[Page-level text extractions]
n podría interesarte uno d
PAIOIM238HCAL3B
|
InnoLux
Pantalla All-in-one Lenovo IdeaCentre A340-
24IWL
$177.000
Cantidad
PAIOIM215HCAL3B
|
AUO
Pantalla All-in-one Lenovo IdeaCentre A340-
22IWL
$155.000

• Work order:
Reproduce the material with every instance of "Pantalla" swapped for "Monitor", keeping all other text unchanged.

• Written response:
n podría interesarte uno d
PAIOIM238HCAL3B
|
InnoLux
Monitor All-in-one Lenovo IdeaCentre A340-
24IWL
$177.000
Cantidad
PAIOIM215HCAL3B
|
AUO
Monitor All-in-one Lenovo IdeaCentre A340-
22IWL
$155.000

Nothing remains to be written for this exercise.